=== THE TASK ===
Your task is to copy every line of the entries that holds the word "University".

=== SUPPLIED DATA ===
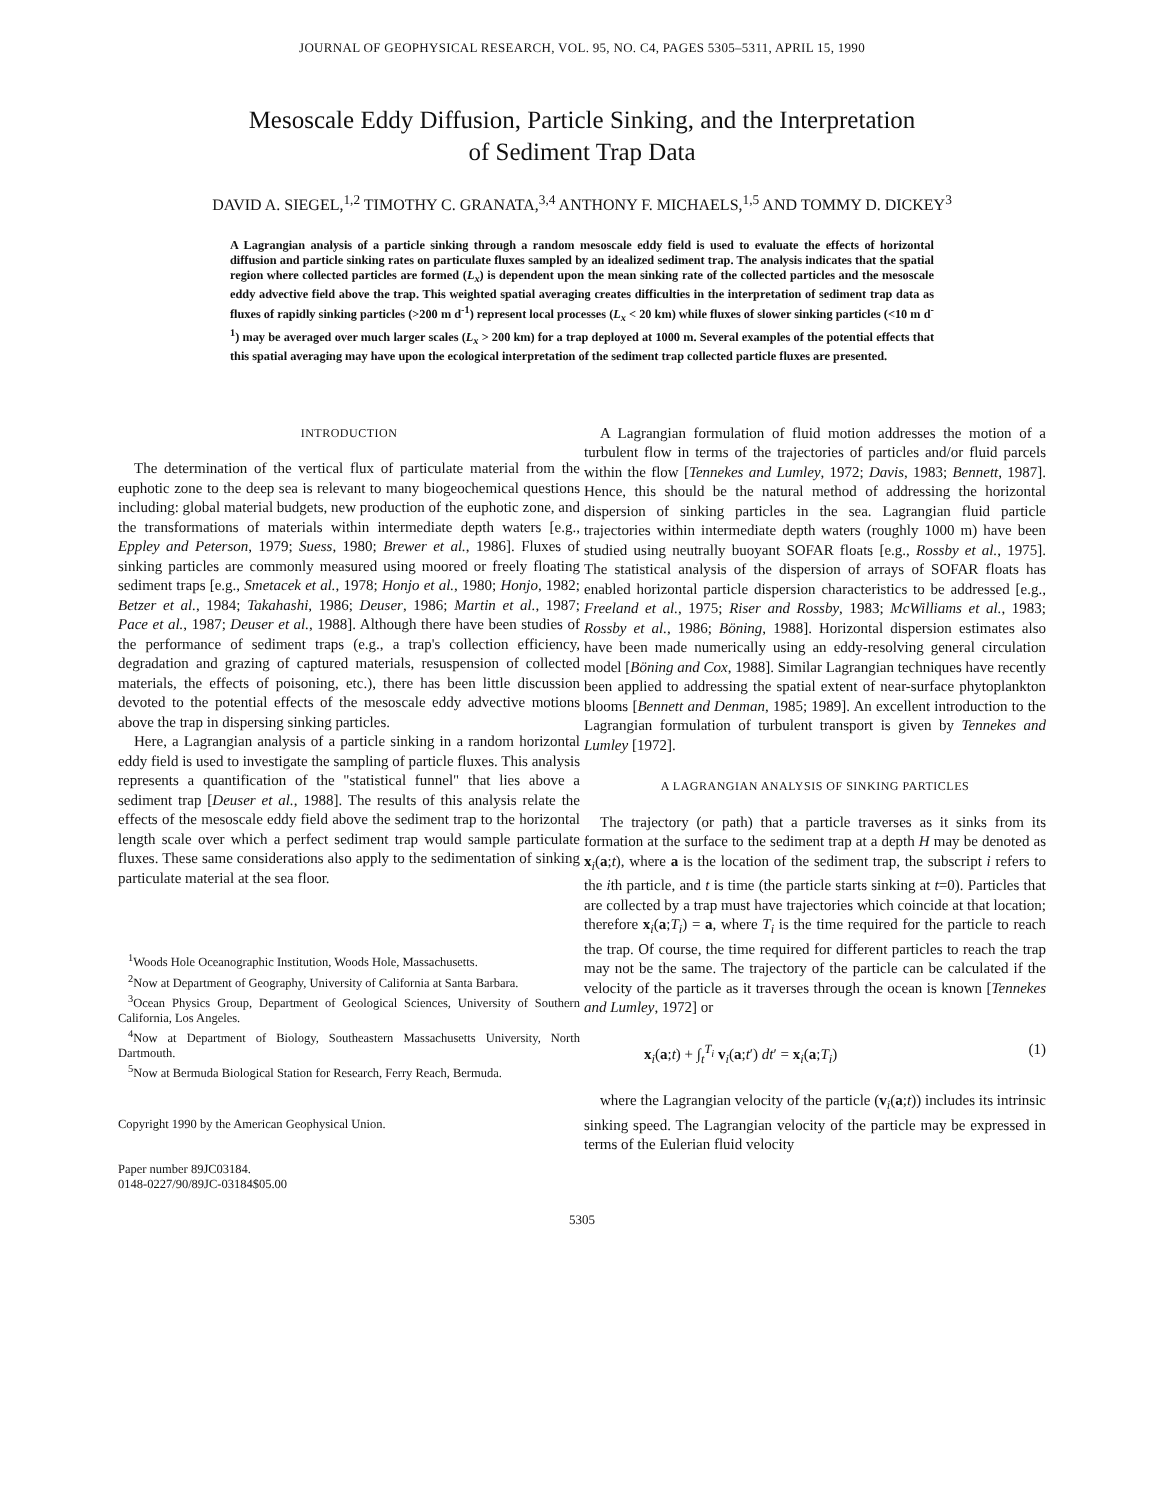JOURNAL OF GEOPHYSICAL RESEARCH, VOL. 95, NO. C4, PAGES 5305–5311, APRIL 15, 1990
Mesoscale Eddy Diffusion, Particle Sinking, and the Interpretation
of Sediment Trap Data
DAVID A. SIEGEL,<sup>1,2</sup> TIMOTHY C. GRANATA,<sup>3,4</sup> ANTHONY F. MICHAELS,<sup>1,5</sup> AND TOMMY D. DICKEY<sup>3</sup>
A Lagrangian analysis of a particle sinking through a random mesoscale eddy field is used to evaluate the effects of horizontal diffusion and particle sinking rates on particulate fluxes sampled by an idealized sediment trap. The analysis indicates that the spatial region where collected particles are formed (L<sub>x</sub>) is dependent upon the mean sinking rate of the collected particles and the mesoscale eddy advective field above the trap. This weighted spatial averaging creates difficulties in the interpretation of sediment trap data as fluxes of rapidly sinking particles (>200 m d<sup>-1</sup>) represent local processes (L<sub>x</sub> < 20 km) while fluxes of slower sinking particles (<10 m d<sup>-1</sup>) may be averaged over much larger scales (L<sub>x</sub> > 200 km) for a trap deployed at 1000 m. Several examples of the potential effects that this spatial averaging may have upon the ecological interpretation of the sediment trap collected particle fluxes are presented.
INTRODUCTION
The determination of the vertical flux of particulate material from the euphotic zone to the deep sea is relevant to many biogeochemical questions including: global material budgets, new production of the euphotic zone, and the transformations of materials within intermediate depth waters [e.g., Eppley and Peterson, 1979; Suess, 1980; Brewer et al., 1986]. Fluxes of sinking particles are commonly measured using moored or freely floating sediment traps [e.g., Smetacek et al., 1978; Honjo et al., 1980; Honjo, 1982; Betzer et al., 1984; Takahashi, 1986; Deuser, 1986; Martin et al., 1987; Pace et al., 1987; Deuser et al., 1988]. Although there have been studies of the performance of sediment traps (e.g., a trap's collection efficiency, degradation and grazing of captured materials, resuspension of collected materials, the effects of poisoning, etc.), there has been little discussion devoted to the potential effects of the mesoscale eddy advective motions above the trap in dispersing sinking particles.
Here, a Lagrangian analysis of a particle sinking in a random horizontal eddy field is used to investigate the sampling of particle fluxes. This analysis represents a quantification of the "statistical funnel" that lies above a sediment trap [Deuser et al., 1988]. The results of this analysis relate the effects of the mesoscale eddy field above the sediment trap to the horizontal length scale over which a perfect sediment trap would sample particulate fluxes. These same considerations also apply to the sedimentation of sinking particulate material at the sea floor.
<sup>1</sup> Woods Hole Oceanographic Institution, Woods Hole, Massachusetts.
<sup>2</sup> Now at Department of Geography, University of California at Santa Barbara.
<sup>3</sup> Ocean Physics Group, Department of Geological Sciences, University of Southern California, Los Angeles.
<sup>4</sup> Now at Department of Biology, Southeastern Massachusetts University, North Dartmouth.
<sup>5</sup> Now at Bermuda Biological Station for Research, Ferry Reach, Bermuda.
Copyright 1990 by the American Geophysical Union.
Paper number 89JC03184.
0148-0227/90/89JC-03184$05.00
A Lagrangian formulation of fluid motion addresses the motion of a turbulent flow in terms of the trajectories of particles and/or fluid parcels within the flow [Tennekes and Lumley, 1972; Davis, 1983; Bennett, 1987]. Hence, this should be the natural method of addressing the horizontal dispersion of sinking particles in the sea. Lagrangian fluid particle trajectories within intermediate depth waters (roughly 1000 m) have been studied using neutrally buoyant SOFAR floats [e.g., Rossby et al., 1975]. The statistical analysis of the dispersion of arrays of SOFAR floats has enabled horizontal particle dispersion characteristics to be addressed [e.g., Freeland et al., 1975; Riser and Rossby, 1983; McWilliams et al., 1983; Rossby et al., 1986; Böning, 1988]. Horizontal dispersion estimates also have been made numerically using an eddy-resolving general circulation model [Böning and Cox, 1988]. Similar Lagrangian techniques have recently been applied to addressing the spatial extent of near-surface phytoplankton blooms [Bennett and Denman, 1985; 1989]. An excellent introduction to the Lagrangian formulation of turbulent transport is given by Tennekes and Lumley [1972].
A LAGRANGIAN ANALYSIS OF SINKING PARTICLES
The trajectory (or path) that a particle traverses as it sinks from its formation at the surface to the sediment trap at a depth H may be denoted as x<sub>i</sub>(a;t), where a is the location of the sediment trap, the subscript i refers to the ith particle, and t is time (the particle starts sinking at t=0). Particles that are collected by a trap must have trajectories which coincide at that location; therefore x<sub>i</sub>(a;T<sub>i</sub>) = a, where T<sub>i</sub> is the time required for the particle to reach the trap. Of course, the time required for different particles to reach the trap may not be the same. The trajectory of the particle can be calculated if the velocity of the particle as it traverses through the ocean is known [Tennekes and Lumley, 1972] or
x<sub>i</sub>(a;t) + ∫<sub>t</sub><sup>T<sub>i</sub></sup> v<sub>i</sub>(a;t′) dt′ = x<sub>i</sub>(a;T<sub>i</sub>) (1)
where the Lagrangian velocity of the particle (v<sub>i</sub>(a;t)) includes its intrinsic sinking speed. The Lagrangian velocity of the particle may be expressed in terms of the Eulerian fluid velocity
5305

=== RESULT FOR THIS TASK ===
<sup>2</sup> Now at Department of Geography, University of California at Santa Barbara.
<sup>3</sup> Ocean Physics Group, Department of Geological Sciences, University of Southern California, Los Angeles.
<sup>4</sup> Now at Department of Biology, Southeastern Massachusetts University, North Dartmouth.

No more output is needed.